Likewise, individually I'm opposing the black formatter for python. It shuts down freedom of expression; it drains decent code dry of life and joy. Turns code writing, and reading, into robotic bureaucracy. Yet! When an immature team fails to get along, and spirals into style-nitpicking wars in code-review, and a manager fails to resolve this on human level — introducing mandatory uncompromising black style will be a wrong and incomplete, but a solution.

[...] Static analyzers are kind of doomed here.

Agree; and I'll further add that's true of any (turing-complete) language, even those without eval. It's a mathematical fact from computability theory, see Rice's theorem, its statement is fairly simple. Yet, despite the grim theoretical prognosis in the most general case — restricting oneself to special cases enables having useful analyzers anyway.

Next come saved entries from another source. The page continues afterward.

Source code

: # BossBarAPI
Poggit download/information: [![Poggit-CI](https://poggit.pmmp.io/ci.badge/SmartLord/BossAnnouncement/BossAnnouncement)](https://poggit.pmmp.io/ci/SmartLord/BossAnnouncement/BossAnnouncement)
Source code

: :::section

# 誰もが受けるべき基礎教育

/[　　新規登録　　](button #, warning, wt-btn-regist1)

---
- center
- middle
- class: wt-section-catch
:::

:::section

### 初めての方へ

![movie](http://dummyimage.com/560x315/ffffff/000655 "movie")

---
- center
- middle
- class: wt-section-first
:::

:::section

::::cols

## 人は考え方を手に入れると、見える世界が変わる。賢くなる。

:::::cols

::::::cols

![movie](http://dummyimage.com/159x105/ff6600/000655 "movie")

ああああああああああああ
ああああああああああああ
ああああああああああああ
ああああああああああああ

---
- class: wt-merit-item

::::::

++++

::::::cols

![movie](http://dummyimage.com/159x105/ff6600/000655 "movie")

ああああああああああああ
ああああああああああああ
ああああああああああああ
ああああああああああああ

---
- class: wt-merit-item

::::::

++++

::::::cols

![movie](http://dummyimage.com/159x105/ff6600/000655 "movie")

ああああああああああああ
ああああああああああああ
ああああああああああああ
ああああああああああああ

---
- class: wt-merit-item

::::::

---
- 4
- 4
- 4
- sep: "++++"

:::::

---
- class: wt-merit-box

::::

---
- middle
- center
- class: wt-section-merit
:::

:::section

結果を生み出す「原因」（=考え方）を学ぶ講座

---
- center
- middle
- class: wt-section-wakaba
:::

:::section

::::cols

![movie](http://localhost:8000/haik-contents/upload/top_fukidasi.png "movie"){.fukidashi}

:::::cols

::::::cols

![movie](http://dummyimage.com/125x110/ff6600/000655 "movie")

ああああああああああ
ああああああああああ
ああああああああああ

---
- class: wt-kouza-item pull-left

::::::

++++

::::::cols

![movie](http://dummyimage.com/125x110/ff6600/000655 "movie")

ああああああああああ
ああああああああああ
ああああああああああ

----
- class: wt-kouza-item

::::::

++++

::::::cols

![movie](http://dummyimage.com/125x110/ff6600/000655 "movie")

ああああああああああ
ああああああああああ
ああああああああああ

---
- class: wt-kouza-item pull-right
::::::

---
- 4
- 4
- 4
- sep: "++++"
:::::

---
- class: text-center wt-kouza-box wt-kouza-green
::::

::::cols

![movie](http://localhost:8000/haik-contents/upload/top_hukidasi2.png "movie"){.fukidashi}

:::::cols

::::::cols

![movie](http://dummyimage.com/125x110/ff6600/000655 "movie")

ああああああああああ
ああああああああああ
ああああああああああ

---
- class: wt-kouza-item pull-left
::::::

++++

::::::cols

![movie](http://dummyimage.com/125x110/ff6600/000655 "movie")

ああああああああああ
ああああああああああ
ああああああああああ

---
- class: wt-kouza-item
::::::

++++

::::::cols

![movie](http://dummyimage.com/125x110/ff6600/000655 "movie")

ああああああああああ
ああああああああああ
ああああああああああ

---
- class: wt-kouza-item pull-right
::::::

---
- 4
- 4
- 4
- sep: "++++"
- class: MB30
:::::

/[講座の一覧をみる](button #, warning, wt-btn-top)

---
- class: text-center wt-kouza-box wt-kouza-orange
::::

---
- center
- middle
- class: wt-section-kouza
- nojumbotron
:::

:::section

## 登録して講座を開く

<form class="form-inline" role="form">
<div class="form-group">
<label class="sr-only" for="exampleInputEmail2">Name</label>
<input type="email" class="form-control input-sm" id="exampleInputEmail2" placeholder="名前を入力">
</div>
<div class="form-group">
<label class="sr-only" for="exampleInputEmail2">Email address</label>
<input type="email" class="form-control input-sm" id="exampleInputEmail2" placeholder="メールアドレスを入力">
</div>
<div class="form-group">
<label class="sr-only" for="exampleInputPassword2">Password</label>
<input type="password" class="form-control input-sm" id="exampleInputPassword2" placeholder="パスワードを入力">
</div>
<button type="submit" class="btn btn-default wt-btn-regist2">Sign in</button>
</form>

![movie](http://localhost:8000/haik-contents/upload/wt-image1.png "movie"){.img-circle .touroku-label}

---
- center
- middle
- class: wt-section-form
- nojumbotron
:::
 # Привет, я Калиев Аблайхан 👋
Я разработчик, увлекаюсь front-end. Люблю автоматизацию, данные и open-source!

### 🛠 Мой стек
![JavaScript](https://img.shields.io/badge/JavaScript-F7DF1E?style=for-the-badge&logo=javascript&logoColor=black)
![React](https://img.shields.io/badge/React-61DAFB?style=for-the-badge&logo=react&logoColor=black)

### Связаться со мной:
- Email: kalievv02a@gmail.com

Yes. I know that. You're responding to my advice which pointed out the difference... by informing me that there's a difference?

Yes... you're right. I apologize for the confusion and wasted time. Also, sincere gratitude for responding and the discussion.

eli-schwartz commented 8 months ago

No problem. :P

For the record, I have already reviewed and accepted this PR as is, but am waiting until I have a chance to merge it on the command line.

stevenbenner commented 8 months ago

A very interesting discussion. I doubt that I can contribute anything more to the conversation, but I actually do use shellcheck on a couple of my personal projects. However I only invoke it either by explicitly running it from the terminal or as part of a make check step.

I found that shellcheck is kind of all or nothing. If I want any value from it then I need make every line pass, up to including shellcheck directives where I intend for things to go against the rules. If I don't go all the way with it then I have found shellcheck to be very noisy and a bit fragile. Particularly around sourceing and the now-removed zsh support. If one of those fails in shellcheck then it often generates a whole chain of warnings about things that follow. I quickly become blind to the noisy/irrelevant info messages and important things begin to get lost. So my preference has been to explicitly run it when I want a code review. And I add it to make check if I am willing to commit to the shellcheck way for a project and want to force myself to do that as part of the development process.

That being the case, I am not a bash expert -or at least not to the level of you gentlemen- so I do tend to yield to shellcheck's guidance unless I am confident that it is just plain wrong. It can make for a helpful educational aid - forcing me to think about side-effects and edge-cases that I may not have considered. There is also something to be said for the consistency it imposes.

And on the consistency recommendation, shellharden was entirely unknown to me. I'll take a look at that. Though it sounds like an even more furious version of shellcheck.

eli-schwartz commented 8 months ago

Thank you!

stevenbenner commented 8 months ago

Great!

@eli-schwartz: Thank you! Also, you can close issue #18 as resolved.

@alerque and @ulidtko: Thank you for your help along the way and bringing up the considerations that I had missed.